Algunos, en nuestras Cámaras de representación política, parecen estar fuera del planeta Tierra; y quizá son demasiados quienes necesitan llamadas tan crudas de atención como la de ayer para comprender que la irritabilidad social, la abstención electoral y el voto en blanco son ingredientes activos del deterioro de la confianza en el sistema y del empobrecimiento contable, material, de las condiciones de vida de muchos ciudadanos (por cierto, entre ellos, muchos, muchos con carrera y estudios universitarios, y no precisamente agitadores profesionales, aunque a este paso vayan a acabar siéndolo).
Artur Mas ha enfatizado la legitimidad de la violencia policial en democracia para preservar la función del Parlamento. Tiene razón: lo que no se comprende es que deba poner énfasis en una obviedad semejante y tampoco se comprende bien si sabe o no sabe que esa declaración es la mejor forma de alimentar una espiral descontrolada de violencia.
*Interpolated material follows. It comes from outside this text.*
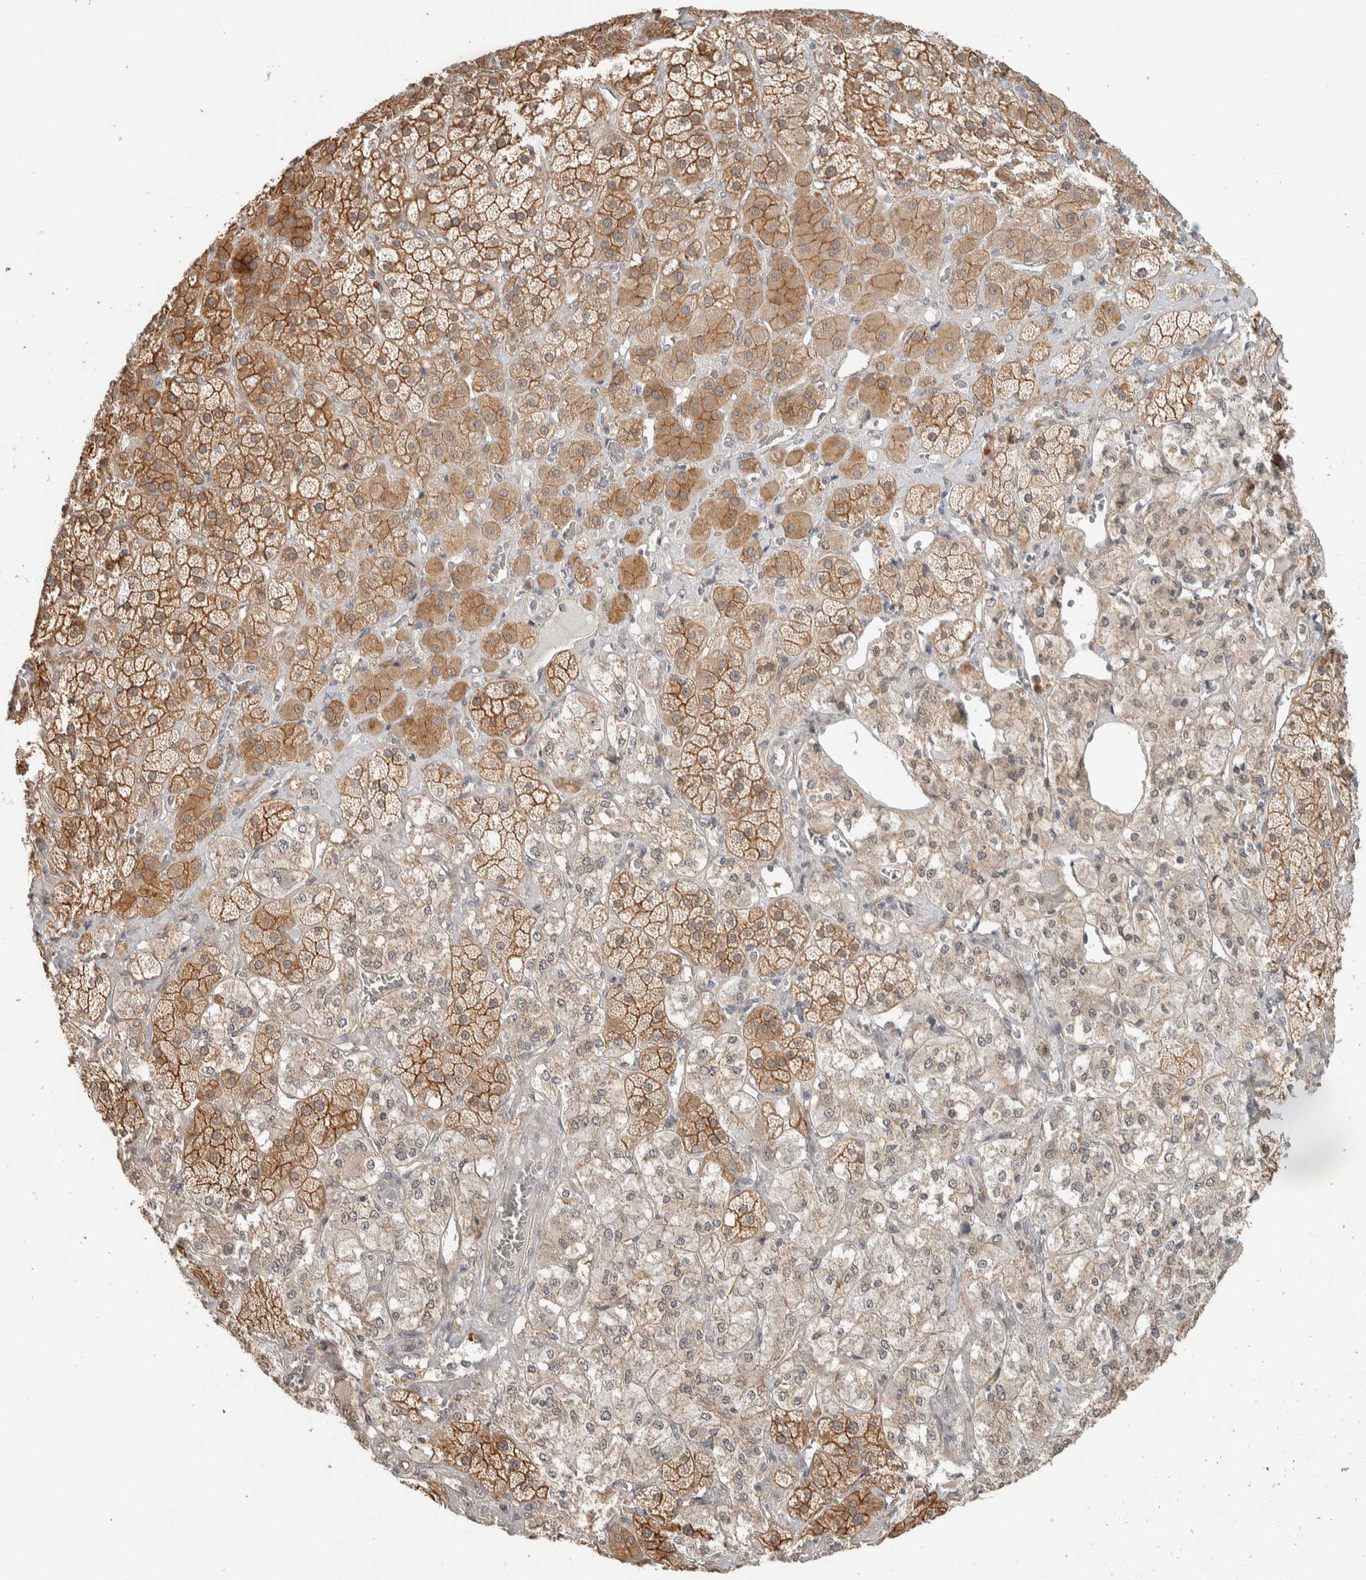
{"staining": {"intensity": "moderate", "quantity": ">75%", "location": "cytoplasmic/membranous"}, "tissue": "adrenal gland", "cell_type": "Glandular cells", "image_type": "normal", "snomed": [{"axis": "morphology", "description": "Normal tissue, NOS"}, {"axis": "topography", "description": "Adrenal gland"}], "caption": "Immunohistochemistry (IHC) histopathology image of normal adrenal gland: human adrenal gland stained using IHC shows medium levels of moderate protein expression localized specifically in the cytoplasmic/membranous of glandular cells, appearing as a cytoplasmic/membranous brown color.", "gene": "ZBTB2", "patient": {"sex": "male", "age": 57}}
Las amenazas de su chulo de guardia en Interior y las suyas propias apelando a la legitimidad de la violencia engendrarán indefectiblemente un efecto de violencia mayor en los movilizados.
Tener el monopolio de la violencia obliga a ejercerla con cálculo y previsión, sobre todo cuando se está ya informado de la acción coactiva prevista nada menos que contra parlamentarios. Si no fuese una irresponsabilidad por mi parte, diría que tanta pasiva imprevisión es una estudiadísima desactivación de las razones de los movilizados por la vía de las imágenes televisivas, el humo, las carreras y el acoso (intolerable e inaceptable) a los parlamentarios. O la imagen del caos, como dijo Mas, obviando por completo lo que significan de verdad el caos y la violencia callejera.
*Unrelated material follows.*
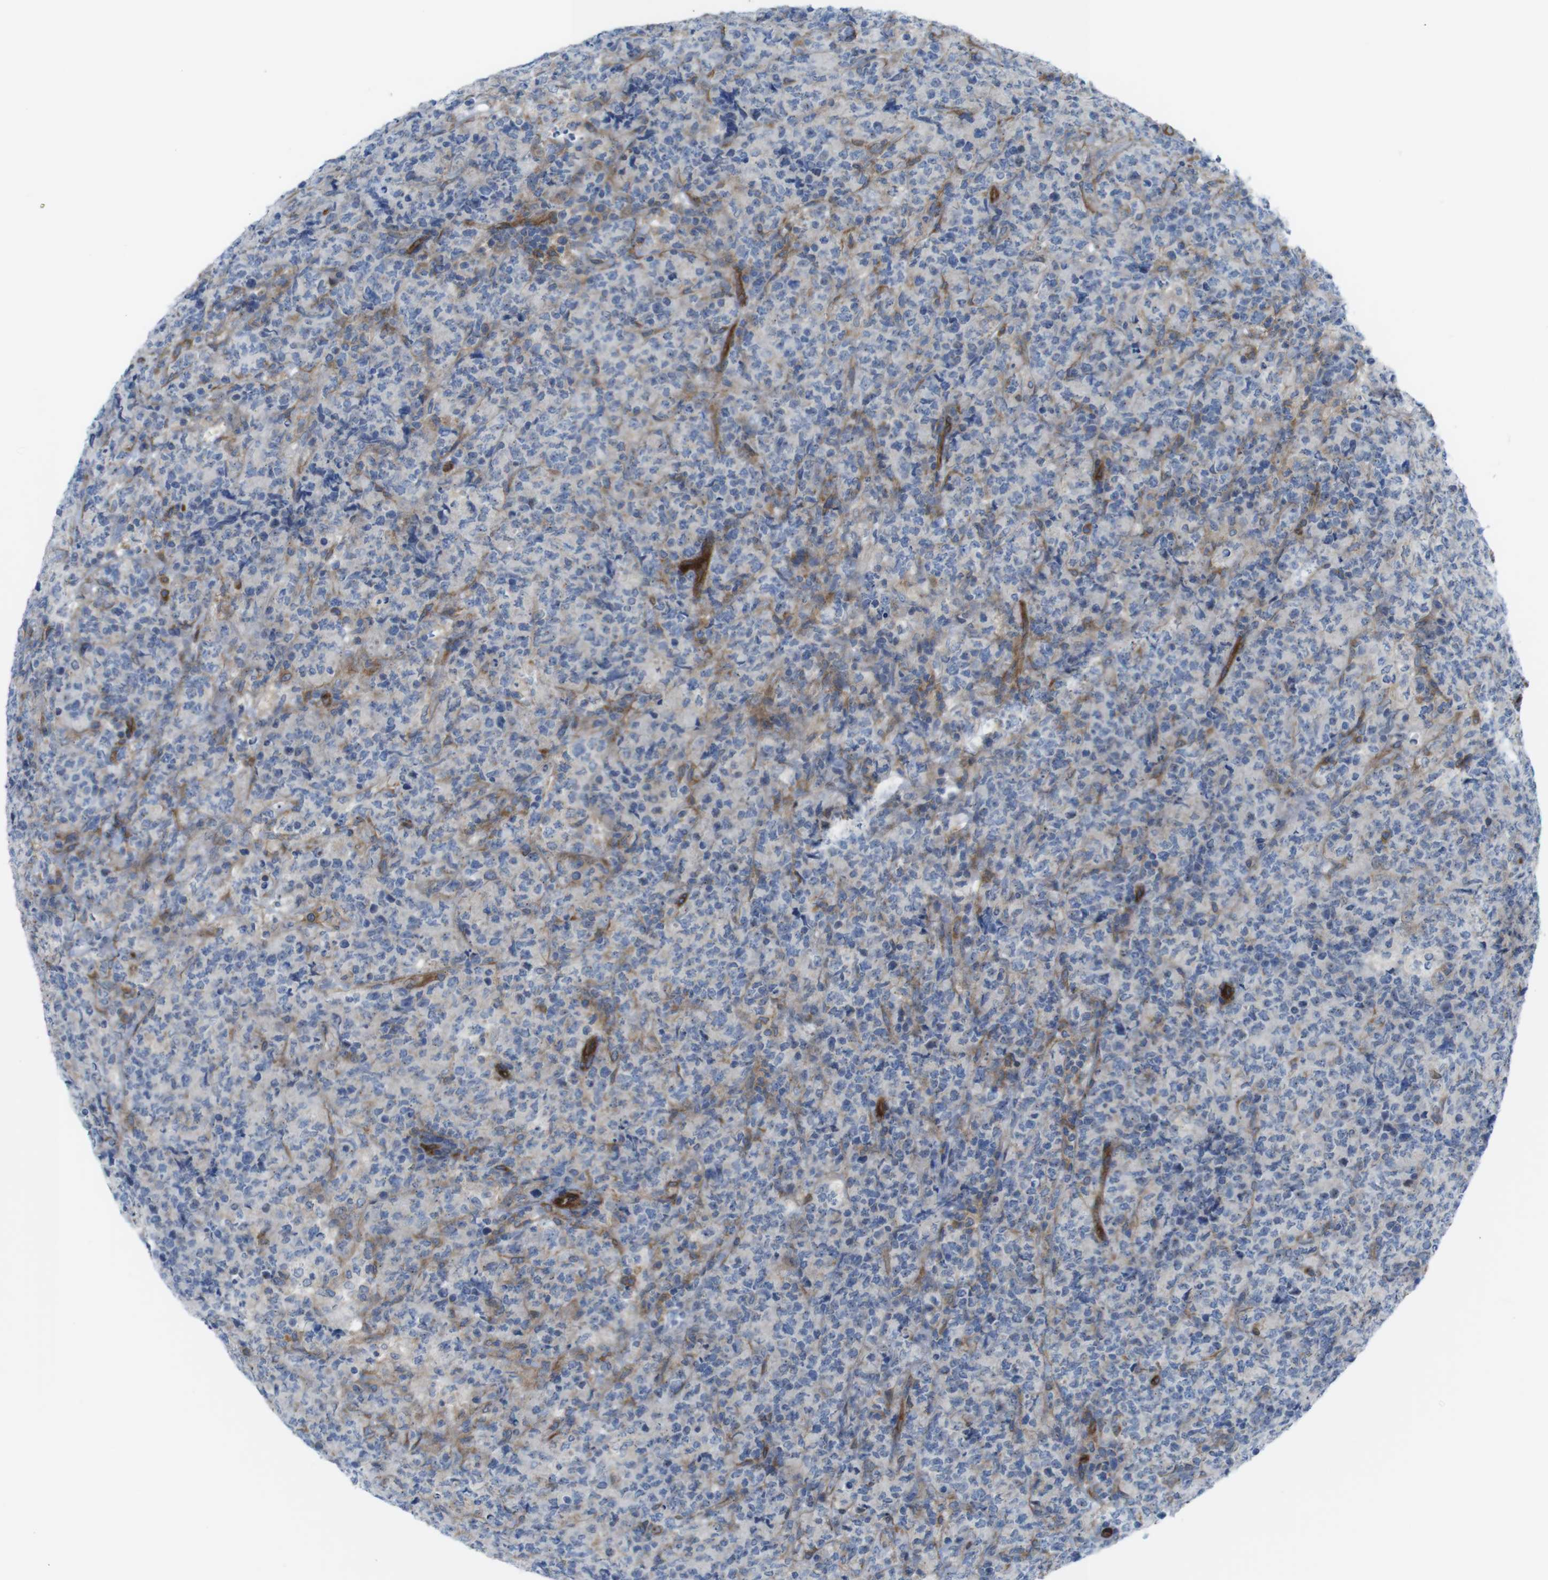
{"staining": {"intensity": "negative", "quantity": "none", "location": "none"}, "tissue": "lymphoma", "cell_type": "Tumor cells", "image_type": "cancer", "snomed": [{"axis": "morphology", "description": "Malignant lymphoma, non-Hodgkin's type, High grade"}, {"axis": "topography", "description": "Tonsil"}], "caption": "There is no significant positivity in tumor cells of lymphoma.", "gene": "DIAPH2", "patient": {"sex": "female", "age": 36}}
Quizá muchos de ellos no han acabado de entender las razones de fondo y forma de una movilización con mayoritario ánimo de regeneración democrática y que precisamente por eso acude a las puertas del Parlamento. De golpe va a resultar que el modo de desactivar al M-15 va a ser convirtiéndolo en agitación revolucionaria de vieja estirpe sin respetar ni entender lo que de veras significa: el rechazo a la debilidad política frente al poder del dinero, la incapacidad para mitigar el alcance social de los recortes y la insensibilidad ante el debilitamiento del Estado social cuando más falta hace. Las porras policiales sueñan con derribar no los toldos, sino las razones de los toldos.
Jordi Gracia, catedrático de Literatura Española en la Universidad de Barcelona.